____ Excerpted passage
- When abortion providers are forced to adapt to regulations imposed by TRAP laws, the abortion provider workforce experiences significant strain. In an article published in Critical Public Health, Rebecca J. Mercier of Thomas Jefferson University along with Mara Buchbinder and Amy Bryant of the University of North Carolina examine how the increase in these laws has led to profound financial and emotional burdens on abortion providers and staff. Mercier and her coauthors emphasize the additional labor of complying with evolving regulations, as well as how their contributions minimize the impacts of new restrictions on patients. Mercier, Buchbinder, and Bryant argue that the continued proliferation of TRAP laws imposes significant obstacles for both clinicians and their patients by creating barriers to accessible and quality care.
- Do TRAP laws account for declining abortion numbers between 2011 and 2017? In a paper for the Guttmacher Institute, Elizabeth Nash and Joerg Dreweke argue that there is a “clear link” between TRAP laws and abortion clinic closures, but no “clear pattern” linking TRAP laws to lower abortion rates. Instead of decreasing abortion rates, Nash and Dreweke argue, TRAP laws create hardships for people seeking abortion, including emotional consequences, delays in obtaining care, and diversion of money meant for other necessary expenses, such as rent, groceries, or utilities. Nash and Dreweke argue in favor of policies that dismantle the “legal, logistical and financial barriers to abortion,” which are “largely borne by low-income individuals, people of color, and young people.”
________
____ Provided data
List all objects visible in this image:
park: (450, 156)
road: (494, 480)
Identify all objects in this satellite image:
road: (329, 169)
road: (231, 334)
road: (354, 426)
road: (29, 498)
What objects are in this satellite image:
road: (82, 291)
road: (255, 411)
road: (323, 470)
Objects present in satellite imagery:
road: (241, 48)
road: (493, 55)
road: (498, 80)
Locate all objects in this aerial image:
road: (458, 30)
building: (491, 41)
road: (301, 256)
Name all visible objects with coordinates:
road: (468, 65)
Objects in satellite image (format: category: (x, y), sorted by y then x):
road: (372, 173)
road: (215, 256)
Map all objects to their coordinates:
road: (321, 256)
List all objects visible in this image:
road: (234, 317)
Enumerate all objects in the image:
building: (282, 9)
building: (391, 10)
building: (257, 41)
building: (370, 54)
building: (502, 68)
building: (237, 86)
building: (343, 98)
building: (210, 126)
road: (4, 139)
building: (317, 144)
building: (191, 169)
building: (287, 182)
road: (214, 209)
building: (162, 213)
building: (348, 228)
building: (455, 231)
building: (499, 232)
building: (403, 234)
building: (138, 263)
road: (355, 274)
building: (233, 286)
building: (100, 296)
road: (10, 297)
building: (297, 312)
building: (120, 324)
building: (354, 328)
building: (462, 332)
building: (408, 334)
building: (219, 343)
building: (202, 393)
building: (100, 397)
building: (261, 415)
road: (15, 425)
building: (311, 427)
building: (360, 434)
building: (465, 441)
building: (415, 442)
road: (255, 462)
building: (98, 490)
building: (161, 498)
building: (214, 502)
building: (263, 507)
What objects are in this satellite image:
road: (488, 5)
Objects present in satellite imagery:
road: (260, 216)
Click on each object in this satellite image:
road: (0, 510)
________
What you will do >>
1. In the passage on TRAP laws, which journal published the article by Mercier, Buchbinder, and Bryant?
2. Extend the passage on TRAP laws, picking up after its last sentence.

Outputs by task >>
1. Critical Public Health.

2.
- Although proponents argue that TRAP laws reduce abortion demand by making it more difficult to obtain an abortion, Marshall Medoff from the California State University, Long Beach empirically refutes this contention. In an article published in the Review of Policy Research, Medoff analyzes abortion data from 1982 to 2005, focusing on the impact of laws that require abortion providers to pay annual licensing fees, meet structural or physical dimensions requirements, or employ personnel with certain qualifications. Medoff finds that these types of requirements did not have a “statistically significant independent effect” on demand for abortion during that time frame.
- In a recent American Journal of Public Health article, a research team compared regulations on facilities providing surgeries and procedures outside of hospitals, known as office interventions, with those regulations specifically impacting facilities providing abortions. Bonnie S. Jones and Sara Daniel, of Advancing New Standards in Reproductive Health, and Lindsay K. Cloud, of the Policy Surveillance Program of the Center for Public Health Law Research, report that, although TRAP laws only regulate a “small subset of office interventions,” they have more requirements and broader application than laws generally covering office interventions. In addition, they found that states have passed more than two times more TRAP laws than laws that target abortion-related medical care given by a general office care provider. Challenges to TRAP laws may be more successful following the Supreme Court’s decision in Whole Women’s Health, as these regulations of abortion-providing facilities appear to “go beyond necessary and accepted standards of practice,” according to Jones, Daniel, and Cloud.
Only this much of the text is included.